B-Cells and Non-Hodgkin's Lymphoma

  • Under some circumstances B-cells and T-cells can malfunction, and this can cause or contribute to the generation of malignant (cancerous) cells. These malignant cells divide uncontrollably and do not fully differentiate. The resultant blood cancers are known as lymphomas, leukemias or myelomas. Non-Hodgkin's lymphoma (NHL) is one type of blood cancer that can arise from abnormal immune cells. About 85% of Non-Hodgkin's lymphomas arise in B-cells. Therefore, an approach to combating NHL is to target B-cells.
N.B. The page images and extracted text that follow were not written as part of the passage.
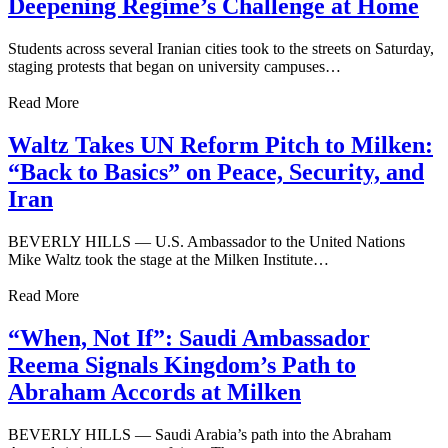
Deepening Regime’s Challenge at Home
Students across several Iranian cities took to the streets on Saturday,
staging protests that began on university campuses…
Read More
Waltz Takes UN Reform Pitch to Milken:
“Back to Basics” on Peace, Security, and
Iran
BEVERLY HILLS — U.S. Ambassador to the United Nations
Mike Waltz took the stage at the Milken Institute…
Read More
“When, Not If”: Saudi Ambassador
Reema Signals Kingdom’s Path to
Abraham Accords at Milken
BEVERLY HILLS — Saudi Arabia’s path into the Abraham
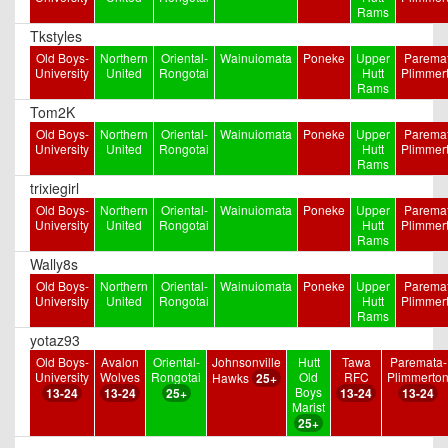
Rams
Tkstyles
Old Boys-
Northern
Oriental-
Wainuiomata
Poneke
Upper
Paremat
University
United
Rongotai
Hutt
Plimmer
Rams
Tom2K
Old Boys-
Northern
Oriental-
Wainuiomata
Poneke
Upper
Paremat
University
United
Rongotai
Hutt
Plimmer
Rams
trixiegirl
Old Boys-
Northern
Oriental-
Wainuiomata
Poneke
Upper
Paremat
University
United
Rongotai
Hutt
Plimmer
Rams
Wally8s
Old Boys-
Northern
Oriental-
Wainuiomata
Poneke
Upper
Paremat
University
United
Rongotai
Hutt
Plimmer
Rams
yotaz93
Old Boys-
Avalon
Oriental-
Johnsonville
Hutt
Tawa
Paremata-
University
Wolves
Rongotai
Old
RFC
Plimmerto
Hawks
25+
Boys
13-24
13-24
25+
13-24
13-24
Marist
25+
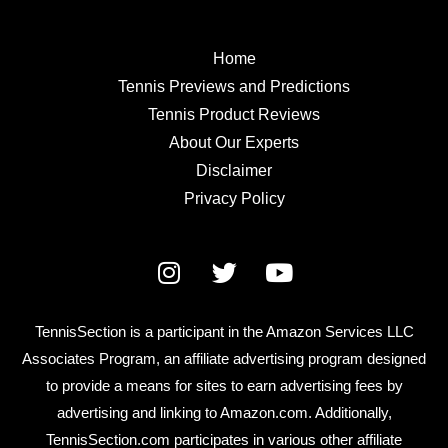
Home
Tennis Previews and Predictions
Tennis Product Reviews
About Our Experts
Disclaimer
Privacy Policy
TennisSection is a participant in the Amazon Services LLC
Associates Program, an affiliate advertising program designed
to provide a means for sites to earn advertising fees by
advertising and linking to Amazon.com. Additionally,
TennisSection.com participates in various other affiliate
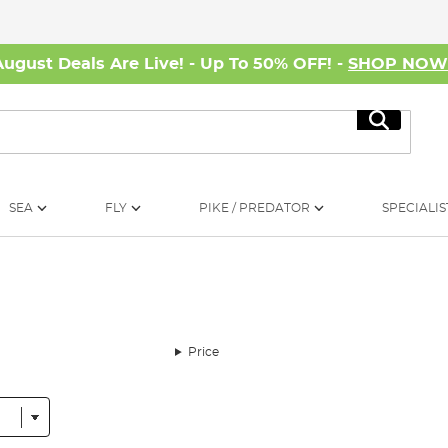
August Deals Are Live! - Up To 50% OFF! -
SHOP NO
Search
SEA
FLY
PIKE / PREDATOR
SPECIALIS
Price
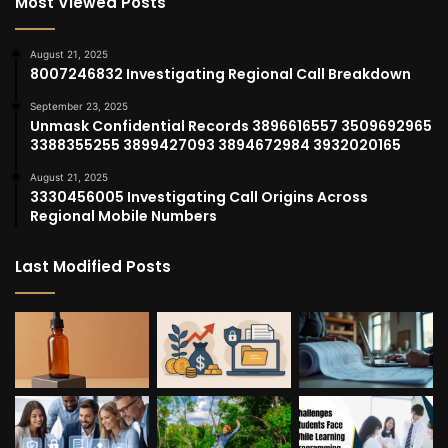
Most Viewed Posts
August 21, 2025
8007246832 Investigating Regional Call Breakdown
September 23, 2025
Unmask Confidential Records 3896616557 3509692965
3388355255 3899427093 3894672984 3932020165
August 21, 2025
3330456005 Investigating Call Origins Across
Regional Mobile Numbers
Last Modified Posts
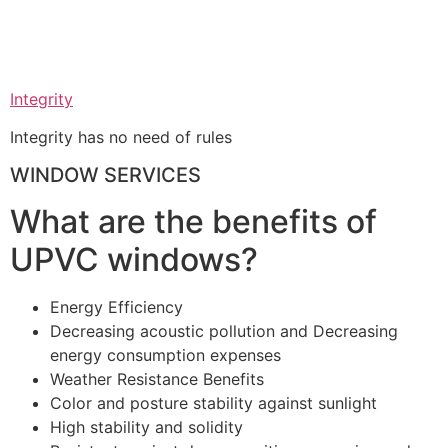
Integrity
Integrity has no need of rules
WINDOW SERVICES
What are the benefits of
UPVC windows?
Energy Efficiency
Decreasing acoustic pollution and Decreasing
energy consumption expenses
Weather Resistance Benefits
Color and posture stability against sunlight
High stability and solidity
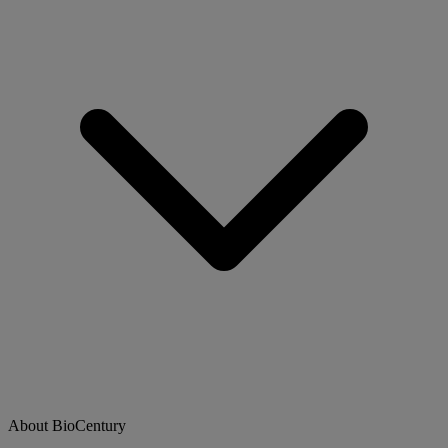
About BioCentury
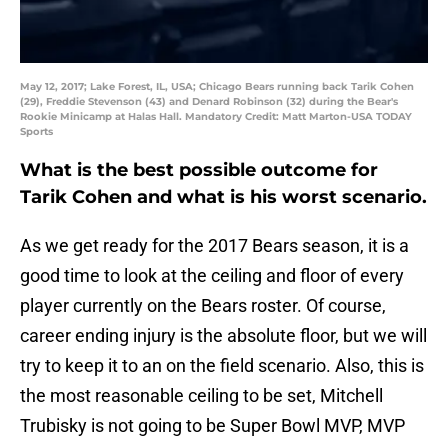
May 12, 2017; Lake Forest, IL, USA; Chicago Bears running back Tarik Cohen
(29), Freddie Stevenson (43) and Denard Robinson (32) during the Bear's
Rookie Minicamp at Halas Hall. Mandatory Credit: Matt Marton-USA TODAY
Sports
What is the best possible outcome for
Tarik Cohen and what is his worst scenario.
As we get ready for the 2017 Bears season, it is a
good time to look at the ceiling and floor of every
player currently on the Bears roster. Of course,
career ending injury is the absolute floor, but we will
try to keep it to an on the field scenario. Also, this is
the most reasonable ceiling to be set, Mitchell
Trubisky is not going to be Super Bowl MVP, MVP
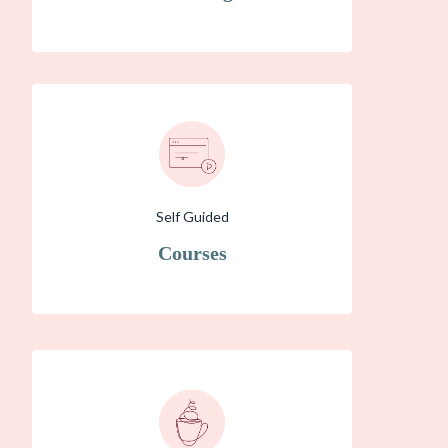
Self Guided
Courses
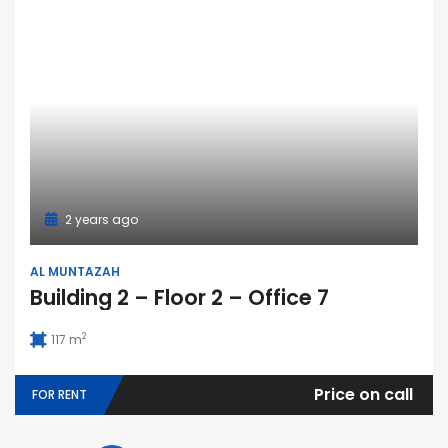
2 years ago
AL MUNTAZAH
Building 2 – Floor 2 – Office 7
2
117 m
Price on call
FOR RENT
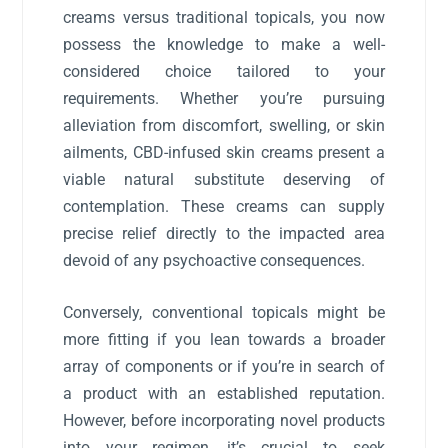
creams versus traditional topicals, you now
possess the knowledge to make a well-
considered choice tailored to your
requirements. Whether you’re pursuing
alleviation from discomfort, swelling, or skin
ailments, CBD-infused skin creams present a
viable natural substitute deserving of
contemplation. These creams can supply
precise relief directly to the impacted area
devoid of any psychoactive consequences.
Conversely, conventional topicals might be
more fitting if you lean towards a broader
array of components or if you’re in search of
a product with an established reputation.
However, before incorporating novel products
into your regimen, it’s crucial to seek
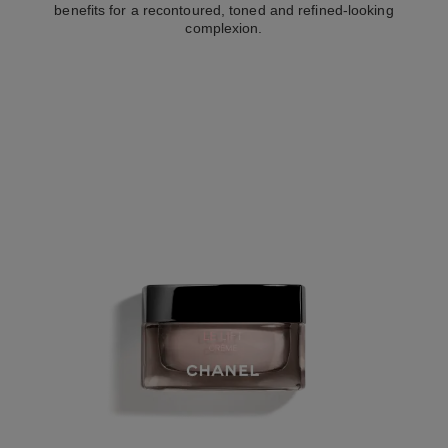
benefits for a recontoured, toned and refined-looking
complexion.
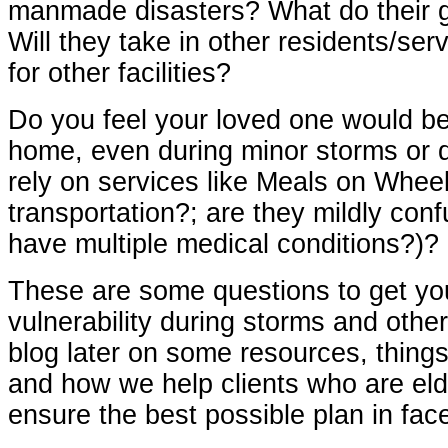
manmade
disasters? What do their 
Will they take in other residents/se
for other facilities?
Do you feel your loved one would be
home, even during minor storms or d
rely on services like Meals on Wheel
transportation?; are they mildly con
have multiple medical conditions?)?
These are some questions to get yo
vulnerability during storms and other 
blog later on some resources, things
and how we help clients who are elde
ensure the best possible plan in fac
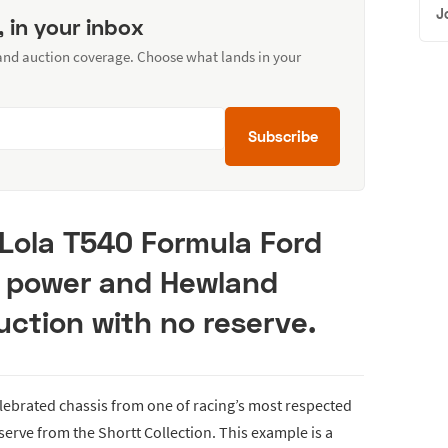
J
, in your inbox
 and auction coverage. Choose what lands in your
Subscribe
 Lola T540 Formula Ford
i power and Hewland
ction with no reserve.
elebrated chassis from one of racing’s most respected
serve from the Shortt Collection. This example is a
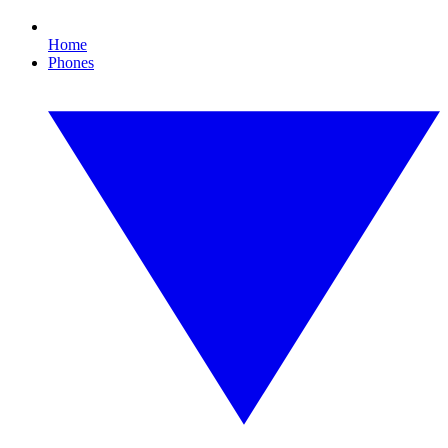
Home
Phones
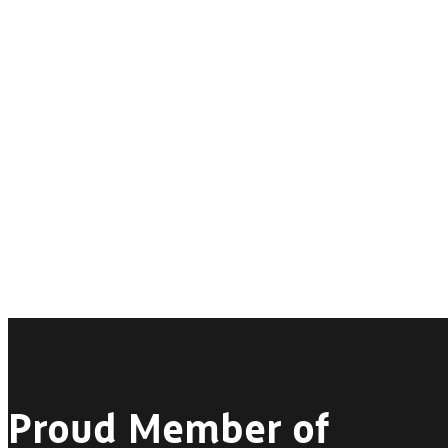
Proud Member of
Why Are B-cells Important?

  • Each mature B-cell is designed to recognize and locate one specific antigen in the body via special structures on its outer surface called B-cell receptors. B-cell receptors fit together with their matching antigen like a lock and key. The binding of an antigen to its matching B-cell receptor is the first step toward the body's production of antibodies. Antibodies are essential to help protect the body against infection and disease. They are Y-shaped proteins that are nearly identical to B-cell receptors, except that they are secreted into the bloodstream instead of remaining attached to a B-cell. Like B-cell receptors, one antibody is specific for one antigen. When an antibody finds its matching antigen, it neutralizes or marks it for destruction.
  • In addition to producing antibodies, B-cells exert other important influences on other types of immune cells.
  • Abnormally functioning B-cells can lead to or contribute to various diseases.
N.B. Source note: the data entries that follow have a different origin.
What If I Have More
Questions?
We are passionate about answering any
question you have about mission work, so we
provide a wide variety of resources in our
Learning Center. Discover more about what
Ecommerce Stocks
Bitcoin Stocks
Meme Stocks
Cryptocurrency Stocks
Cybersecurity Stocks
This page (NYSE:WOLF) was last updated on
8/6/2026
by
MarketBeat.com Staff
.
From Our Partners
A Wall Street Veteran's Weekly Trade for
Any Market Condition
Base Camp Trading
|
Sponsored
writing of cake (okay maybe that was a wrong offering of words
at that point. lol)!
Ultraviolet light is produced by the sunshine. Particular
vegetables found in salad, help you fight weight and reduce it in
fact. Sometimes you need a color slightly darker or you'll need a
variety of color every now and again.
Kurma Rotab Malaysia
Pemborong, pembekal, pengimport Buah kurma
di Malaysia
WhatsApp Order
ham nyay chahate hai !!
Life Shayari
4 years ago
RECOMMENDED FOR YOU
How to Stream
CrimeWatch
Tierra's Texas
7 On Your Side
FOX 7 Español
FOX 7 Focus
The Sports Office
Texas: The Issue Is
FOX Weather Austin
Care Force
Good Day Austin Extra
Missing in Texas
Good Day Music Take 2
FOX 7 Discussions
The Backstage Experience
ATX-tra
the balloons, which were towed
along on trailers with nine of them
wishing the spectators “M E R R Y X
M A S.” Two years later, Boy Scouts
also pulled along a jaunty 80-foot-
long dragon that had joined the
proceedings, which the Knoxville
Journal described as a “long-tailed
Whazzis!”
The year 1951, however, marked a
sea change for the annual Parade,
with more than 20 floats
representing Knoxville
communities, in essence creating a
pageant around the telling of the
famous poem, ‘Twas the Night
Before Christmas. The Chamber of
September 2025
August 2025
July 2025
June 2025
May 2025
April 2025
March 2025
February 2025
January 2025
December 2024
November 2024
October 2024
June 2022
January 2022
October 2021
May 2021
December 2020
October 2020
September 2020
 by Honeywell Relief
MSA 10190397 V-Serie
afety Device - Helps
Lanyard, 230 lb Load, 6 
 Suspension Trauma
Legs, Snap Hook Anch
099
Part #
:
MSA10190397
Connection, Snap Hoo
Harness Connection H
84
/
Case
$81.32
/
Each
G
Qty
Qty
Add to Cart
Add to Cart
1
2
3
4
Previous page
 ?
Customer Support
How Can B-Cells Be Targeted In Disease?

  • Research into specific proteins on B-cells has uncovered evidence that a particular protein, CD20, is expressed on the majority of mature B-cells and not on bone marrow stem cells. Greater than 90% of malignant B-cells in NHL express the CD20 antigen. Although the function of CD20 is not fully understood, data implicate a function for CD20 in regulation of the cell cycle and apoptosis (also known as cellular suicide, or programmed cell death).
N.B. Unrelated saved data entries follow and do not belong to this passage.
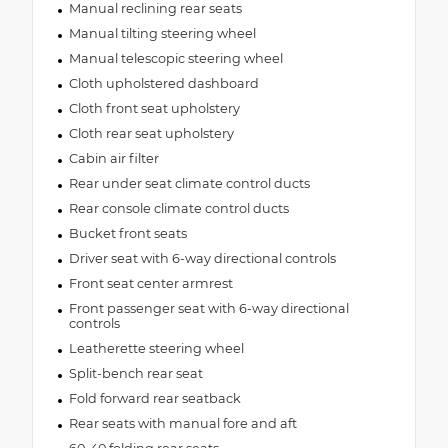
Manual reclining rear seats
Manual tilting steering wheel
Manual telescopic steering wheel
Cloth upholstered dashboard
Cloth front seat upholstery
Cloth rear seat upholstery
Cabin air filter
Rear under seat climate control ducts
Rear console climate control ducts
Bucket front seats
Driver seat with 6-way directional controls
Front seat center armrest
Front passenger seat with 6-way directional
controls
Leatherette steering wheel
Split-bench rear seat
Fold forward rear seatback
Rear seats with manual fore and aft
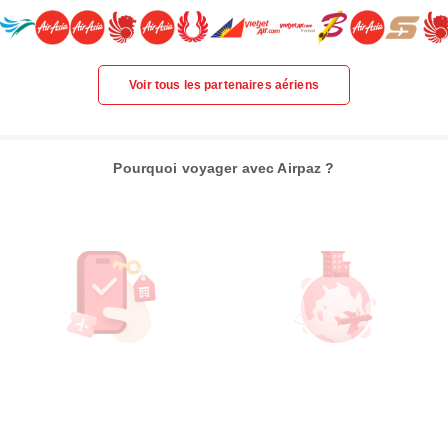
Voir tous les partenaires aériens
Pourquoi voyager avec Airpaz ?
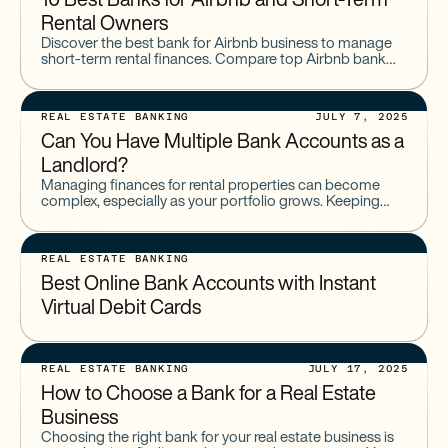
10 Best Banks for Airbnb and Short-Term
Rental Owners
Discover the best bank for Airbnb business to manage
short-term rental finances. Compare top Airbnb bank
accounts offering sub-accounts, tax tools, and
integrations.
REAL ESTATE BANKING
JULY 7, 2025
Can You Have Multiple Bank Accounts as a
Landlord?
Managing finances for rental properties can become
complex, especially as your portfolio grows. Keeping
personal and business finances separate is fundamental.
Establishing a clear banking structure
REAL ESTATE BANKING
Best Online Bank Accounts with Instant
Virtual Debit Cards
REAL ESTATE BANKING
JULY 17, 2025
How to Choose a Bank for a Real Estate
Business
Choosing the right bank for your real estate business is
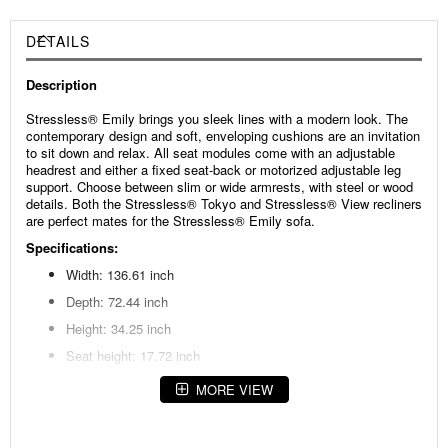
DETAILS
Description
Stressless® Emily brings you sleek lines with a modern look. The
contemporary design and soft, enveloping cushions are an invitation
to sit down and relax. All seat modules come with an adjustable
headrest and either a fixed seat-back or motorized adjustable leg
support. Choose between slim or wide armrests, with steel or wood
details. Both the Stressless® Tokyo and Stressless® View recliners
are perfect mates for the Stressless® Emily sofa.
Specifications:
Width: 136.61 inch
Depth: 72.44 inch
Height: 34.25 inch
Seat height: 17.72 inch
Seat depth: 50.39 inch
MORE VIEW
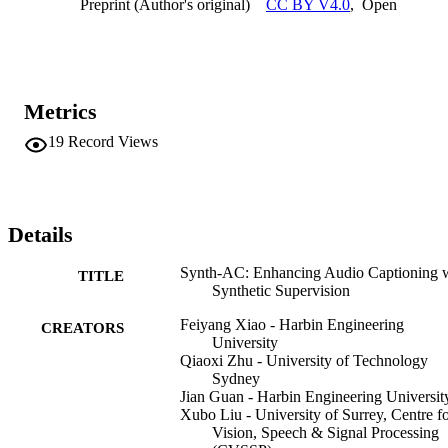
Preprint (Author's original)
CC BY V4.0
,
Open
challenge caused by data scarcity. Furthermore, SynthAC can be 
easily adapted to various state-of-the-art methods, leading to 
substantial performance improvements.
Metrics
19
Record Views
Details
Synth-AC: Enhancing Audio Captioning 
TITLE
Synthetic Supervision
Feiyang Xiao - Harbin Engineering
CREATORS
University
Qiaoxi Zhu - University of Technology
Sydney
Jian Guan - Harbin Engineering Universit
Xubo Liu - University of Surrey, Centre f
Vision, Speech & Signal Processing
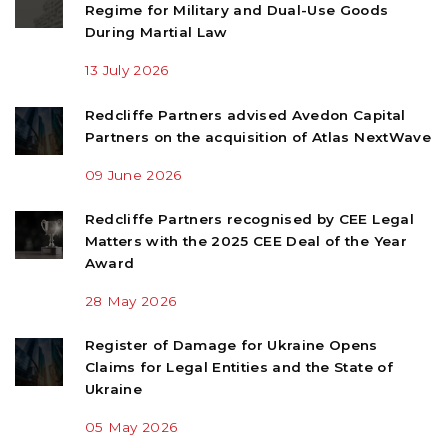
Regime for Military and Dual-Use Goods
During Martial Law
13 July 2026
Redcliffe Partners advised Avedon Capital
Partners on the acquisition of Atlas NextWave
09 June 2026
Redcliffe Partners recognised by CEE Legal
Matters with the 2025 CEE Deal of the Year
Award
28 May 2026
Register of Damage for Ukraine Opens
Claims for Legal Entities and the State of
Ukraine
05 May 2026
RITUXAN for the Treatment of CD20-Positive B-Cell Non-Hodgkin's Lymphoma

  • Rituximab is a monoclonal antibody, which means it was designed and made by scientists to target one kind of cell. Rituximab specifically binds to the CD20 antigen on the surface of B-cells. From there, it is believed to work with the body's own immune system to attack and kill the affected B-cells. This approach can be used to target malignant B-cells in patients with NHL. While the exact mechanism is unknown, experimental evidence supports three different mechanisms play a role in the clinical activity of Rituxan. These include:
Antibody-Dependent Cellular Cytotoxicity (ADCC) - ADCC is a process in which specific cells are coated with antibodies and targeted for destruction by specialized killer cells, such as natural killer cells and macrophages. In this situation, one part of the antibody rituximab binds to the CD20 antigen on B-cells. Another part of the same rituximab antibody binds to a receptor on specialized killer cells such as monocytes, macrophages, and natural killer cells. The killer cells then engulf the B-cell and destroy it.
Complement-Dependent Cytotoxicity - In this scenario, the antibody rituximab binds to CD20 on B-cells, and initiates the complement system, also known as the 'complement cascade', leading to direct cell toxicity. The end result is formation of a membrane attack complex that makes a hole within the cell membrane, causing cell lysis and death.
Apoptosis - Experimental evidence has suggested that rituximab attaches to and cross-links the CD20 antigen, activating a cascade of events that ultimately causes B-cells to commit cellular suicide, otherwise known as programmed cell death, or apoptosis.